The Hartford Audubon Society
- Type: Non-profit organization
- Purpose: Wildlife conservation and education
- Region served: Hartford County, Connecticut
- Website: hartfordaudubon.org

= Hartford Audubon Society =

American non-profit organization

The Hartford Audubon Society, founded in 1909, is nonprofit organization dedicated to wildlife conservation and education. Hartford Audubon manages several wildlife sanctuaries, participates in conservation advocacy, conducts bird censuses, and offers field trips, lectures, and other programming. It is a partner in the Hartford Urban Bird Treaty and the Connecticut Bird Atlas.

== History ==
The Hartford Audubon Society was founded in 1909 as the Hartford Bird Study Club. The club's initial aims included advancing ornithological knowledge, protecting birds, and "interesting the general public" in the welfare of birds. The club began offering lectures on birds and conservation in 1909 and guided walks in 1911. It started the Hartford Christmas Bird Count in 1909.

The club has participated in conservation advocacy since 1909, including advising senator George P. McLean on the Migratory Bird Treaty Act.

Club members began bird banding in the 1920s, which flourished under E. Alexander Bergstrom’s leadership in the 1940s–1960s.

The club changed its name to the Hartford Audubon Society, Inc. in 1965. The organization's mission has broadened beyond birds to emphasize wildlife conservation.
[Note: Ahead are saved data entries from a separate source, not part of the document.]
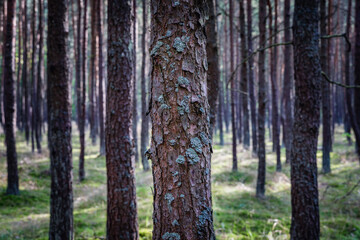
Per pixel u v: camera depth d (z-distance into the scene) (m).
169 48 1.54
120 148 3.95
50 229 4.26
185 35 1.54
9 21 9.06
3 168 11.85
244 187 10.32
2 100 20.52
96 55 19.66
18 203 8.63
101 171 13.79
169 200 1.50
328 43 14.50
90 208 7.99
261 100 9.06
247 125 20.03
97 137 25.03
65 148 4.32
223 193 9.54
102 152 17.06
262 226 6.34
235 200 8.77
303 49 3.74
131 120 4.08
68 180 4.34
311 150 3.81
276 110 13.11
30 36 21.48
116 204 3.92
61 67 4.26
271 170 13.18
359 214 7.39
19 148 16.70
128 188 3.97
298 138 3.87
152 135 1.60
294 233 3.89
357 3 7.44
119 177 3.93
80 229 5.95
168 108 1.53
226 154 17.77
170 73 1.53
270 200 8.91
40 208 8.45
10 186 9.09
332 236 6.04
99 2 14.70
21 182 10.48
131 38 4.08
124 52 3.98
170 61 1.54
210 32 3.85
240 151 18.86
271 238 5.38
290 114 13.87
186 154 1.51
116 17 3.94
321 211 7.94
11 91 9.16
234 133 12.58
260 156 9.16
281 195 9.53
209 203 1.57
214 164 14.48
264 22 8.95
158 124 1.55
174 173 1.51
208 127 1.63
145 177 11.27
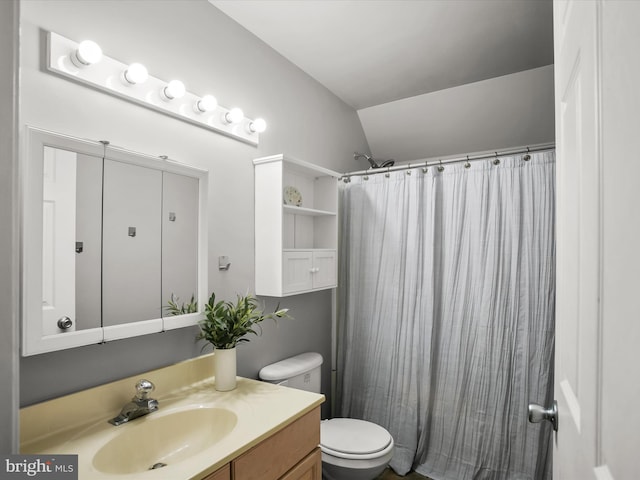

== Wildlife sanctuaries ==
Hartford Audubon manages four wildlife sanctuaries.
- Station 43, nine acres, a freshwater wetland marsh located along the Connecticut River in South Windsor. Station 43 is an Important Bird Area, a Connecticut Natural Area, and a special focus area of the Silvio O. Conte National Fish and Wildlife Refuge.
- Greenstone Hollow Nature Preserve, 38 acres, East Granby.
- Lewis Farm Bird Sanctuary, 90 acres, Suffield.
- Tobacco Valley Wildlife Refuge, South Windsor.

Former sanctuaries:
- Idlenot Farm, Ellington and South Windsor.
- Cedar Mountain Preserve, 2,500 acres, Newington, organized with the Connecticut State Fish and Game Commission in 1916.

== Members ==

- John Hall Sage (1847–1925), the first honorary president of the Hartford Bird Study Club and a field trip leader following 1911.
- E. Alexander Bergstrom (1919–1973), president of the Hartford Bird Study Club from 1953 to 1955 and chair of its bird banding committee.